PROVIDED TEXT -
* start *
“We are comfortable missing out on potentially major rallies if they are based purely on money flows or government action; the risks of engaging in this sort of speculative activity are simply too high.”
I’ve always enjoyed reading the quarterly letters and writings of great investors. From my perspective, Baupost’s Seth Klarman fits into the category of a great investor. The quote above is from his Q1 2012 letter to investors. On some level, Klarman has earned the right to underperform in the short run as his long run track record, almost 30 years, is superior to almost any investor in that time frame.
That being said, I think what likely differentiates Klarman and many investors with superior long run track records is their process. My guess is that Klarman may have written the above quote even just a couple of years into his career before his track record was established.
The fact is great investors have a process. Sometimes the process tells them to invest aggressively, sometimes it tells them to stay on the sidelines with large cash balances, but the outcome of the process is a plan to allocate capital. Overtime, if the process is superior, the outcome will be positively differentiated returns.
If I were allocating capital to funds, the first question I would ask any potential manager would be - what is your process? That would be followed by - why will this process produce superior results over time? Undoubtedly after reviewing their historic results, I could determine whether they actually had a process and executed on their investment plan accordingly.
The famed Spanish painter Pablo Picasso said this about having a plan:
“Our goals can only be reached through the vehicle of a plan, in which we must fervently believe, and upon which we must vigorously act. There is no other route to success.”
Quoting a famed European artist about planning is somewhat appropriate given the current debacle in Europe. Now this isn’t a shot at Europeans but rather a shot at the lack of an actual long term plan emerging to solve Europe’s long run debt crisis. Not to mention, the lack of a long term plan when the common currency was established.
I’ve had a number of friends who are traders, either personally or for large institutions, email me over the last couple of days and the general consensus in the trading community seems to be that the market will remain choppy until after the Greek elections, the G20, the FOMC, and the EU Summit. Not to put words in their mouths, but the plan in the trading community seems to be to not do much until the central planners are done planning. I like that plan.
As we wait for the central planners to stop their planning, the economic data out of Europe continues to deteriorate. The key European economic data from the last 24 hours includes:
- German exports declining in April -1.2%, for the first decline this year (worse than expected);
- Bank of France cuts its forecast in Q2 for France to -0.1% (worse than expected);
- Italian industrial output for April comes in weaker at -1.9% month-over-month (worse than expected);
- Netherlands April industrial production comes in at -2.7% month-over-month (weaker than expected); and
- Greek GDP contracted -6.5% in Q1 from a year ago, versus the -6.2% projected decline on May 15th.
The most startling data point is likely the last one. Not because the Greek economy matters all that much anymore, but rather because the Greek government continues to have a difficult time getting a handle on the actual data. Personally, I’ve basically accepted that most governments make up the numbers, so revisions, either up or down, are really of no great surprise.
Speaking of government data, the Chinese government will be releasing a broad swath of data over the next 24 hours, including consumer price index, industrial production, retail sales, and producer price index. For many, the plan is to buy commodities and risk assets if a Chinese rate cutting cycle begins in earnest. In the Chart of the Day, you can see why this may not be such a good plan, at least according to the last cycle.
* end *
DATA SUPPLIED -
* start *
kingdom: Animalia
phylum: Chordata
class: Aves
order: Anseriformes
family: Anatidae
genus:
* end *
REQUIRED TASK 1 - In the commentary on investment process, by how much did Greek GDP contract in Q1 from a year ago?
REQUIRED TASK 2 - Carry on the commentary on investment process in the same voice, starting after its final sentence.

TASK RESULT 1 - -6.5%, compared with the -6.2% decline projected on May 15th.

TASK RESULT 2 -
Specifically, on September 16th, 2008, China cut rates for the first time in the cycle. As might be expected the 19-commodity CRB index ripped +9.5% in six days. By March 2nd, 2009, the CRB index bottomed -46.4% lower. Chinese rate cutting may have been a panacea for some, though not for those investors levered long of commodities. (Thanks to my colleague Darius Dale for putting this analysis together.)
Certainly, risk assets may act differently this time around if China starts to cut interest rates aggressively. My point is simply that front running central planners, to Seth Klarman’s point above, is a dangerous plan, if it is a true investment plan at all.
Yesterday, Chairman Bernanke presented his plan to Congress and as part of that testimony he said:
“The Committee reviews the size and composition of its securities holdings regularly and is prepared to adjust those holdings as appropriate to promote a stronger economic recovery in a context of price stability.”
This came at the end of the paragraph in which Bernanke outlined the Fed’s current actions, namely federal funds rate at zero for an extended period and a number of rounds of quantitative easing. In effect, via error of omission perhaps, Bernanke insinuated yesterday that the Fed is basically out of bullets. This might just be the best plan I’ve heard from the Federal Reserve in years.
Our key levels are: SPX fails at 1332 resistance (no support to 1283 TAIL); VIX holds 21.41 TRADE support, resistance = 24.73; USD holds all lines of support (range = 81.98-82.62); Euro fails, again, at 1.25 resist, support = 1.22; Oil (brent) fails at 101.73 TRADE resistance, no support to 95.26 (bearish formation there); and Gold has a big breakdown through our 1596 TRADE support, now nothing to 1538.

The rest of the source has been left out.